Viele Bewegendes, Nachdenkliches aber auch Unterhaltsames gab es in den Reden zu erhören. So erklärte etwa Bezirksvorsteherin Ulrike Zich, woran neu Zugezogene Pfarrer Schäfer ganz einfach erkennen können: an der König Ludwig Frisur, den Lederhosen und dem Bayern München Schal.

Und Stadtdekan Monsignore Christian Hermes meinte, er habe immer gedacht, Don Camillo aus den Fernsehfilmen gebe es nur in Schwarz/Weiß. Aber als er Pfarrer Schäfer näher kennengelernt habe, sei ihm klargeworden: das gibt es auch in Farbe.

Bunt ging auch das Nachmittagsprogramm weiter. Beim alljährlichen „Jugend stellt sich vor“ führten die Kinder und Jugendlichen der Gemeinde verschiedene Tänze, Filme und die traditionelle Minioper auf, was bei den Besuchern rundum sehr gut ankam.

Bei ein paar Würsten vom Grill und dem ein oder anderen kühlen Getränk klang der Tag dann ganz gemütlich aus.
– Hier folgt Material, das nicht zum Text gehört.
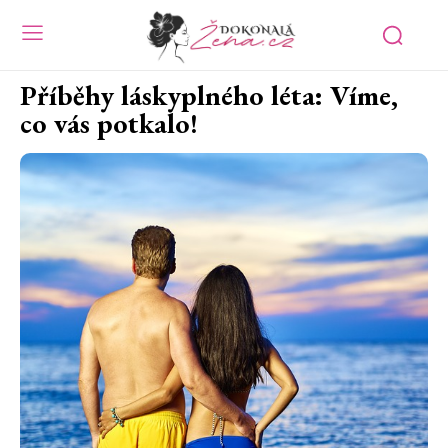
Příběhy láskyplného léta: Víme,
co vás potkalo!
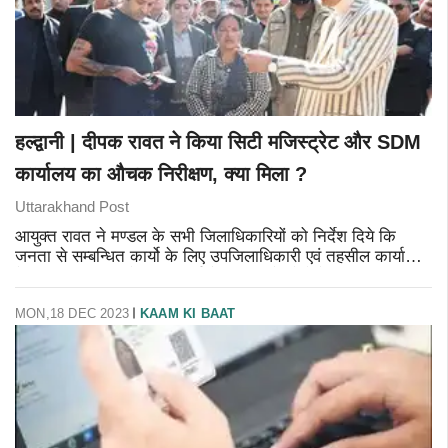
हल्द्वानी | दीपक रावत ने किया सिटी मजिस्ट्रेट और SDM
कार्यालय का औचक निरीक्षण, क्या मिला ?
Uttarakhand Post
आयुक्त रावत ने मण्डल के सभी जिलाधिकारियों को निर्देश दिये कि
जनता से सम्बन्धित कार्यो के लिए उपजिलाधिकारी एवं तहसील कार्यालयों
में लम्बित रजिस्टर होना अनिवार्य है कि कितने लोगों के प्रकरण पर
कार्यवाह
MON,18 DEC 2023
KAAM KI BAAT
Ein ganz besonderer Tag, an dem ein Wort sicherlich am häufigsten genutzt wurde: Danke. Danke für 40 Jahre unermüdlichen und engagierten Einsatz. Und dass Pfarrer Schäfer durch seine Arbeit das Leben hunderter Gemeindemitglieder mitgeprägt hat, war an diesem Tag ganz besonders spürbar.